*** Opening INPUT FOR THIS TASK ***

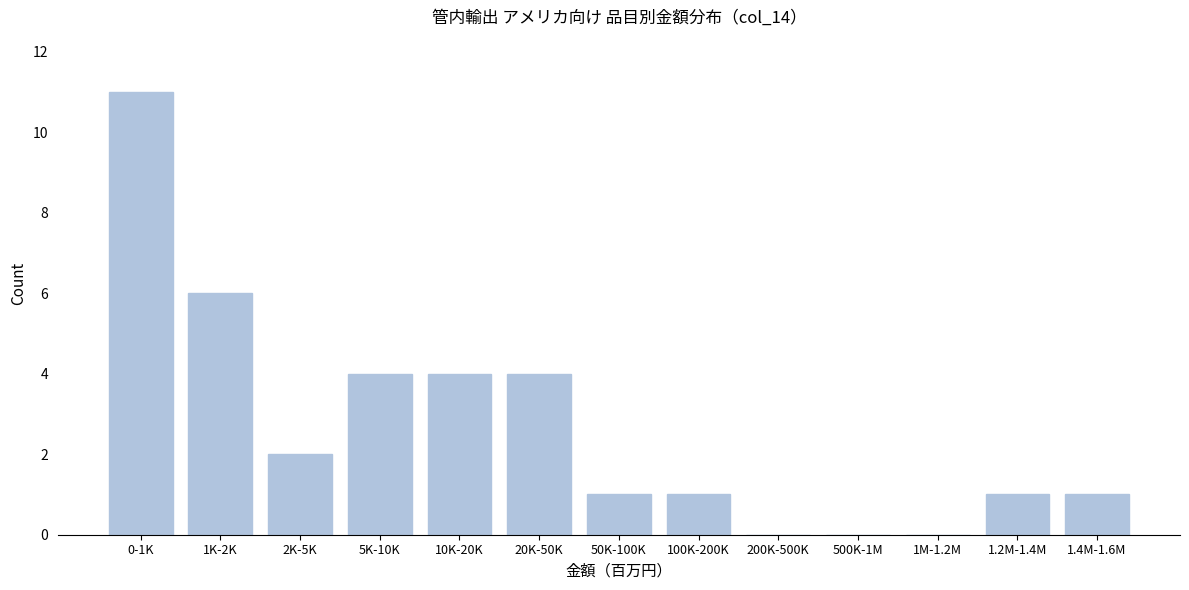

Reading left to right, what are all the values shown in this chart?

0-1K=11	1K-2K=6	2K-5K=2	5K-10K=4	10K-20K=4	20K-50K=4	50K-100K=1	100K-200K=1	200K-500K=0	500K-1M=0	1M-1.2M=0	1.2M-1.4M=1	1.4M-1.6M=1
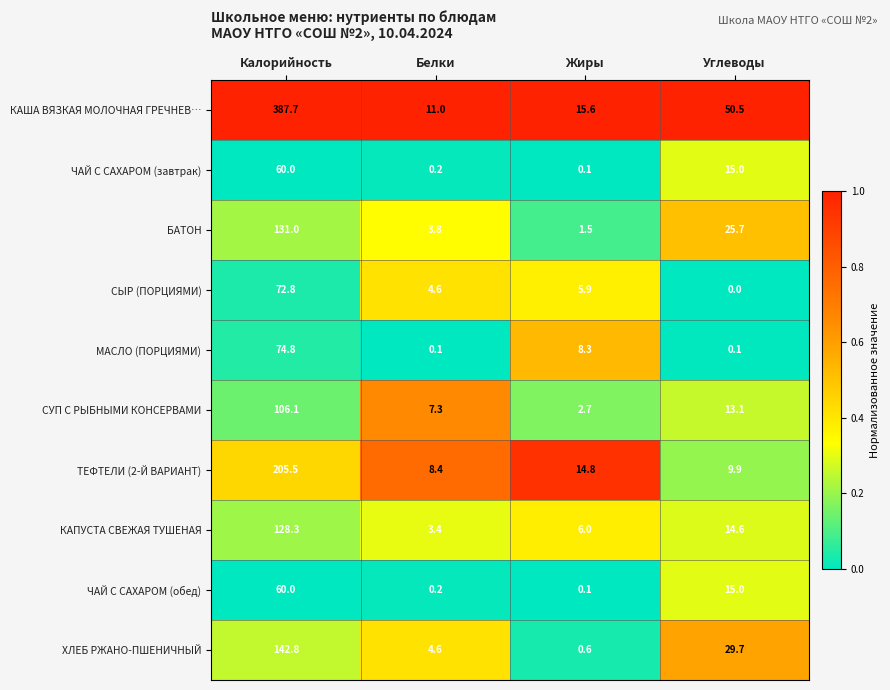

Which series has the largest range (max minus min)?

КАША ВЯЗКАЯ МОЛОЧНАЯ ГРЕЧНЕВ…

*** Closing INPUT FOR THIS TASK ***
*** Opening INPUT FOR THIS TASK ***

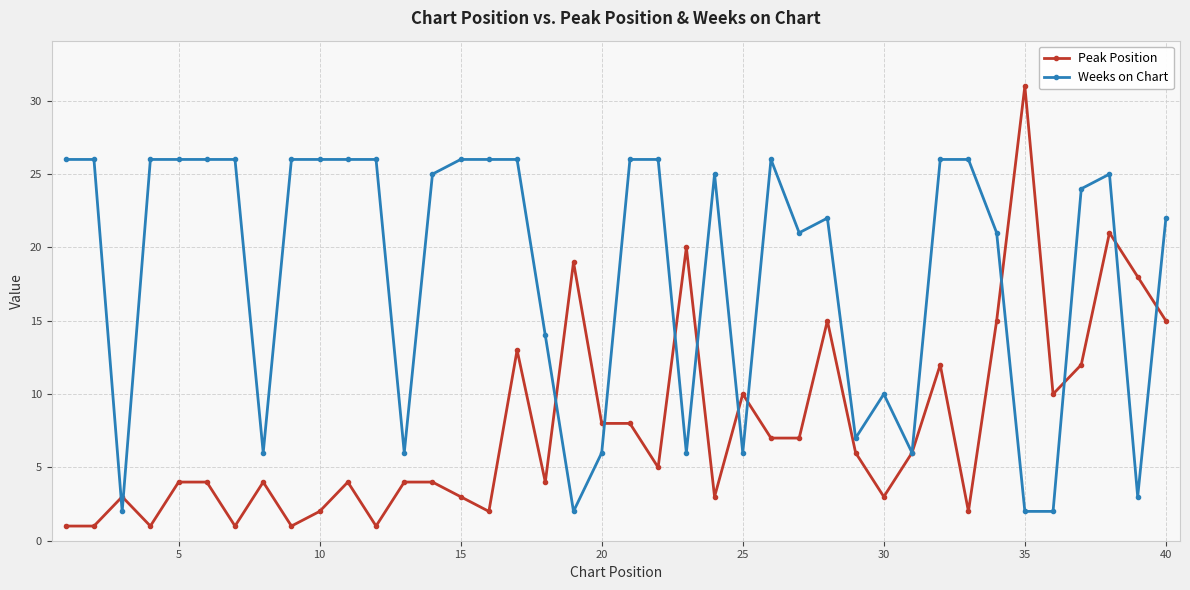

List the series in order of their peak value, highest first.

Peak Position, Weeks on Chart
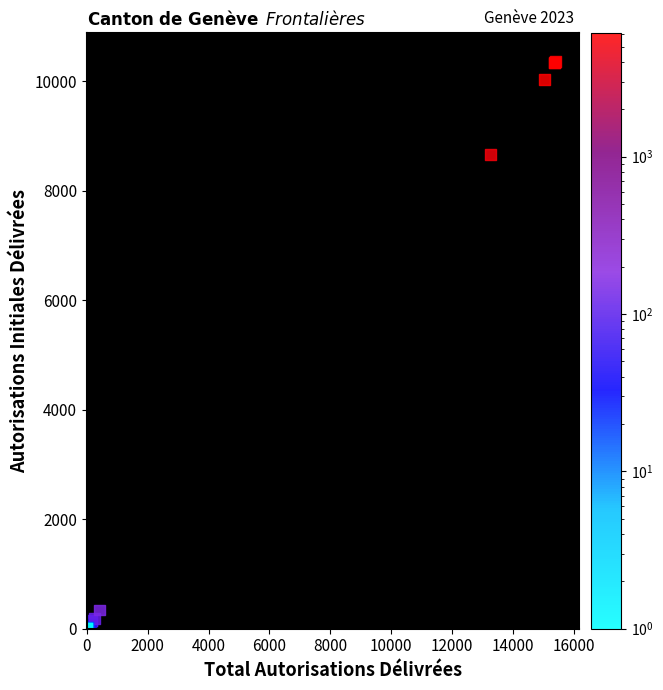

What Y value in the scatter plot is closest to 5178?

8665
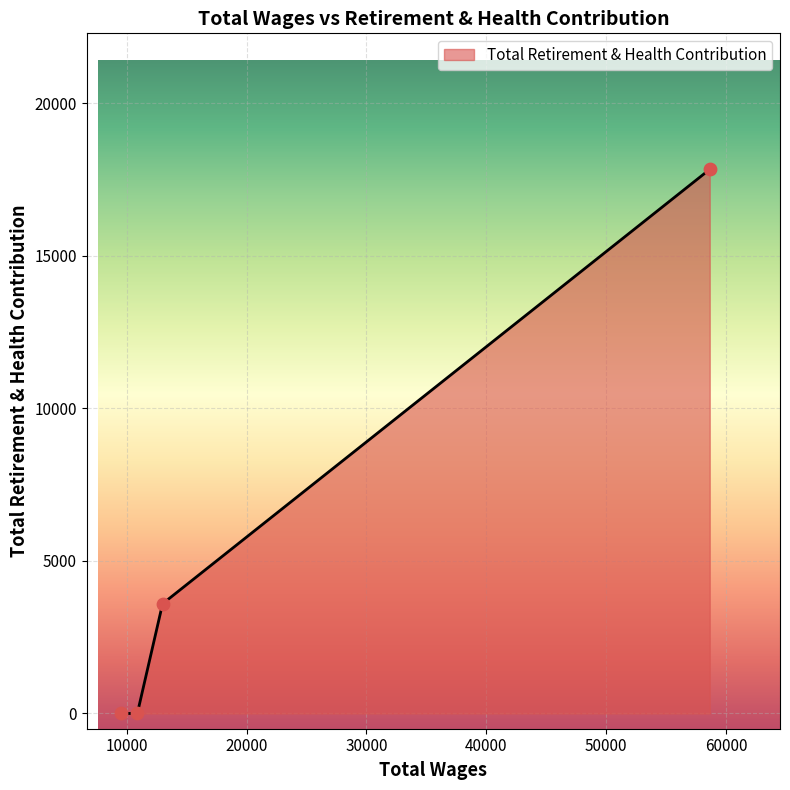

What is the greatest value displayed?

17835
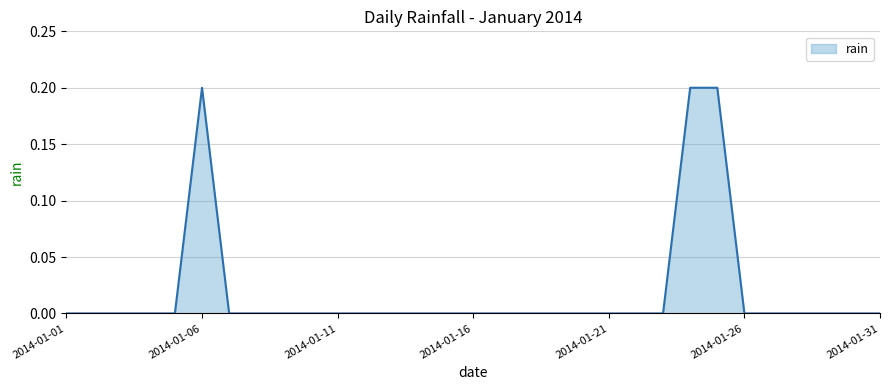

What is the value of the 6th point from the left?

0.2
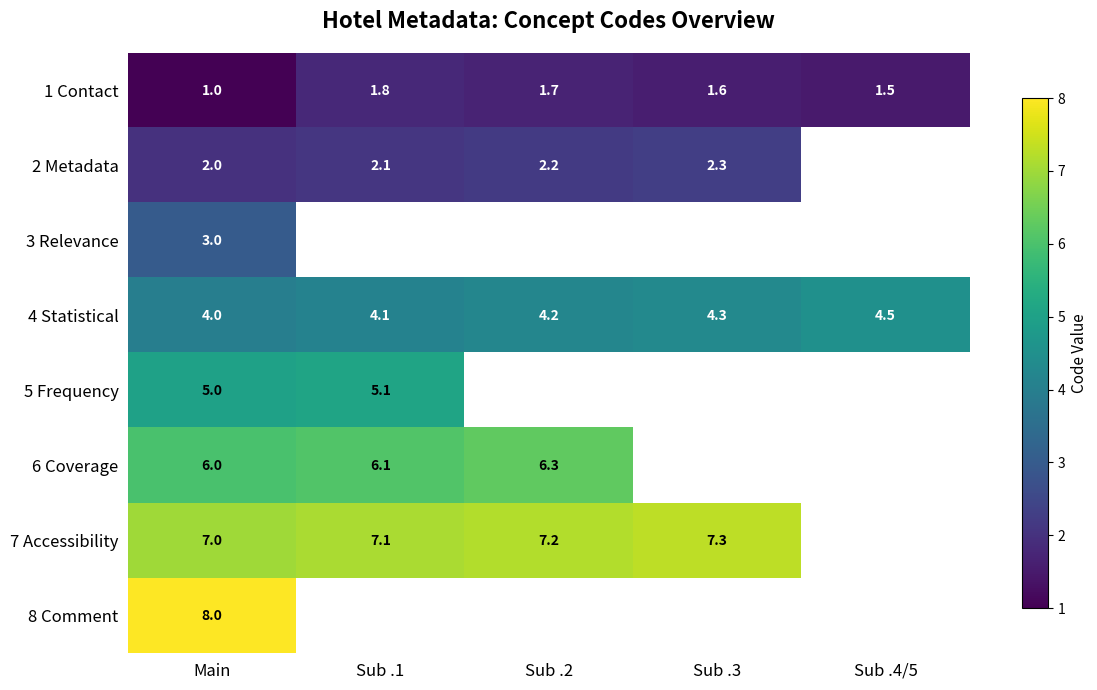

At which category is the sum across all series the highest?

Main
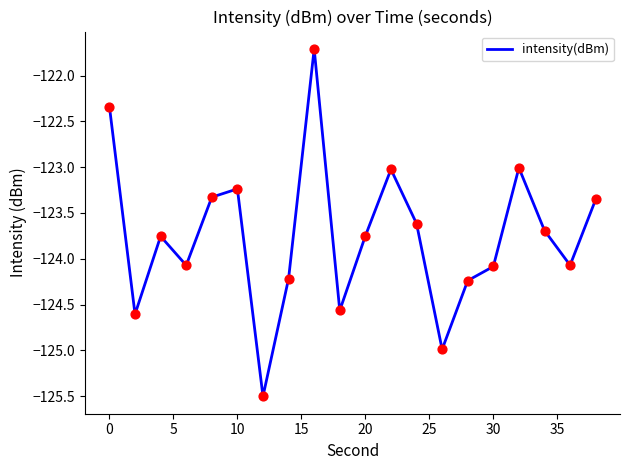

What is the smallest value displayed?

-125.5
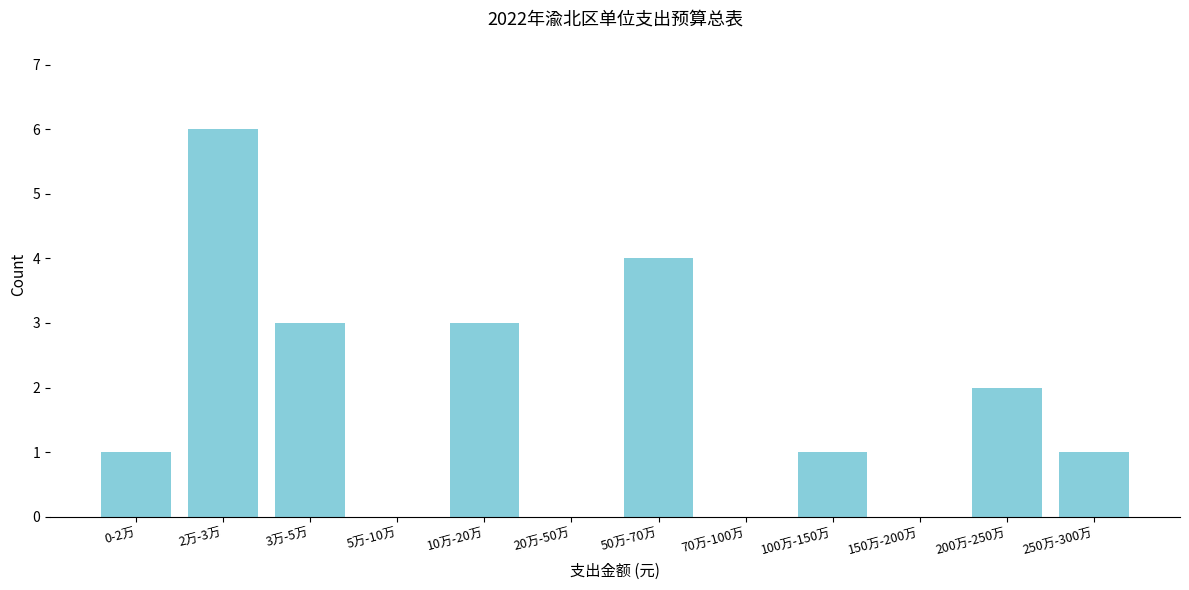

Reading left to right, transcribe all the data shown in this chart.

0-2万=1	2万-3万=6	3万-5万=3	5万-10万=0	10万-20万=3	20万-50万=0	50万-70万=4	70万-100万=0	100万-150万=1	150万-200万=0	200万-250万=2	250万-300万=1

*** Closing INPUT FOR THIS TASK ***
*** Opening INPUT FOR THIS TASK ***

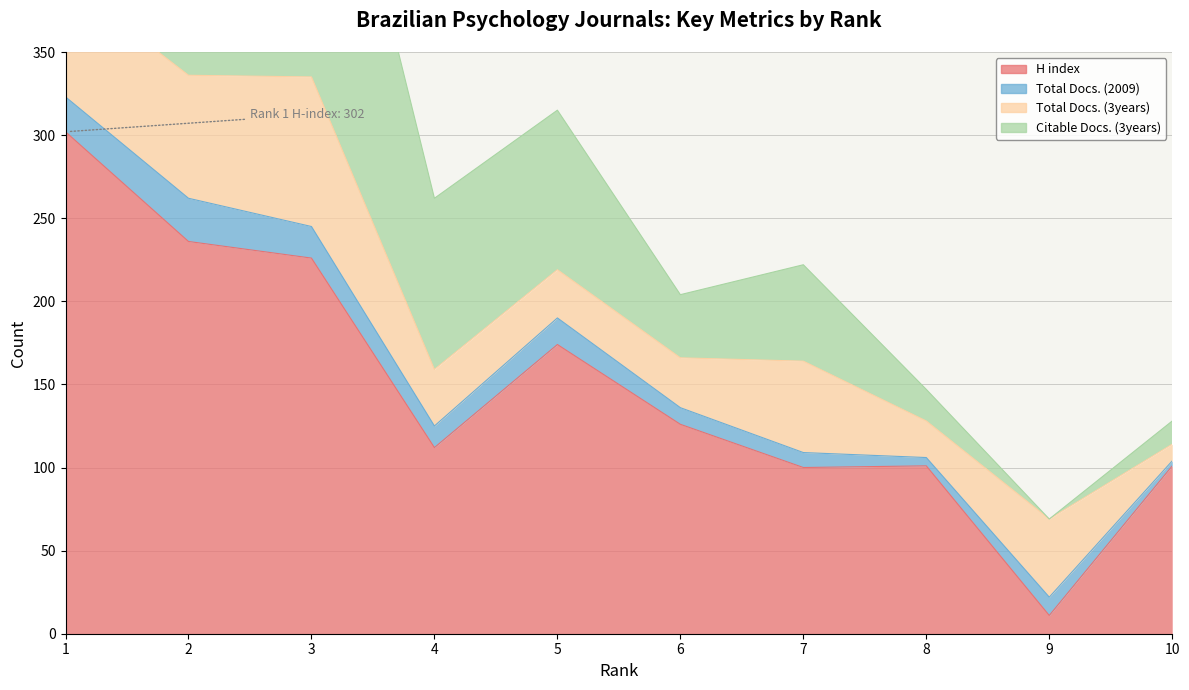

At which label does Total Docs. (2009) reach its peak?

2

*** Closing INPUT FOR THIS TASK ***

> EXERCISE
Reproduce the data verbatim from the line containing "At which category" up to and including the line containing "Reading left to right, transcribe". Omit the pictures.

> COMPLETED TASK
At which category is the sum across all series the highest?

Main

What is the smallest value displayed?

-125.5

Reading left to right, transcribe all the data shown in this chart.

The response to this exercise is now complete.